Retail Banks

Bank of China Retail Investors face over USD1 billion loss

Some Bank of China retail investors have reportedly lost over USD1.27 billion in deposits following the collapse of the Bank’s crude oil “bao” offering.

According to a Reuters report, over 60,000 retail investors may have lost deposits with the Bank, potentially totalling to up to CNY4.2 billion, or over USD1.27 billion following the market turmoil induced by the coronavirus.

The Bank of China’s crude oil “bao” is linked to domestic and foreign crude oil futures contracts, including the Brent Crude and West Texas Intermediate (WTI); the price of WTI futures infamously fell below USD0 in April 2020. “Bao,” according to a Bank of China spokesperson, is sold to the Bank’s customers on an individual basis.

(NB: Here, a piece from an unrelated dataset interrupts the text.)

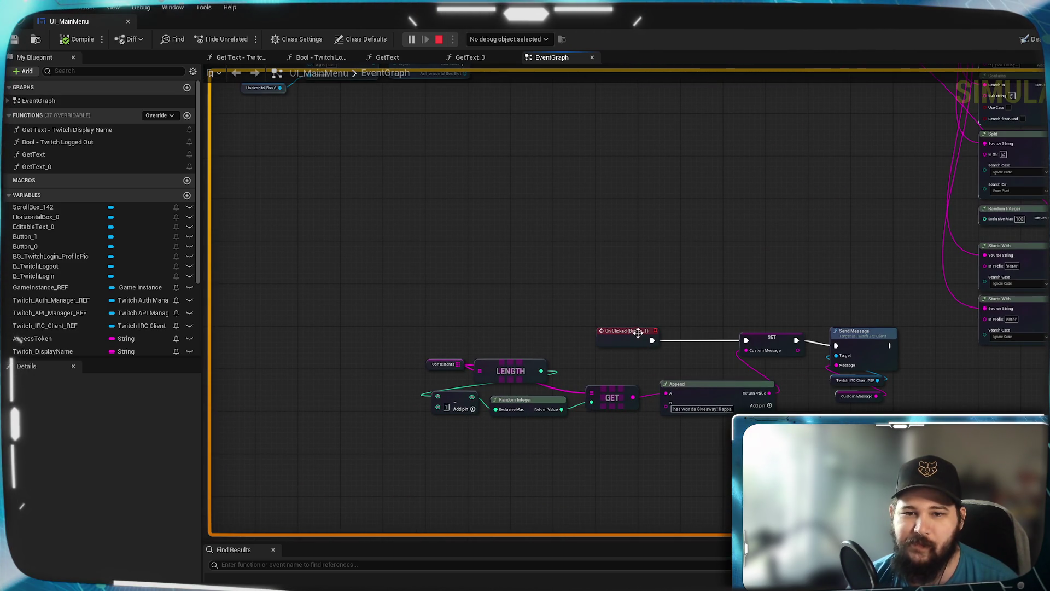
scroll(515, 319, "up", 4)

Following the sinking of the price of oil below zero, Bank of China settled trades as the price ended at negative USD37.63 per barrel.

The Reuters article shares that the Bank of China held up to 25,000 long positions in the product, each position being made up of 1,000 barrels, thus translating to approximately a loss of over USD821 million.

The Bank of China has stated that it is “deeply disturbed” by the losses incurred, pinning the blame on the global market volatility in the oil market, resultant of the COVID-19 pandemic.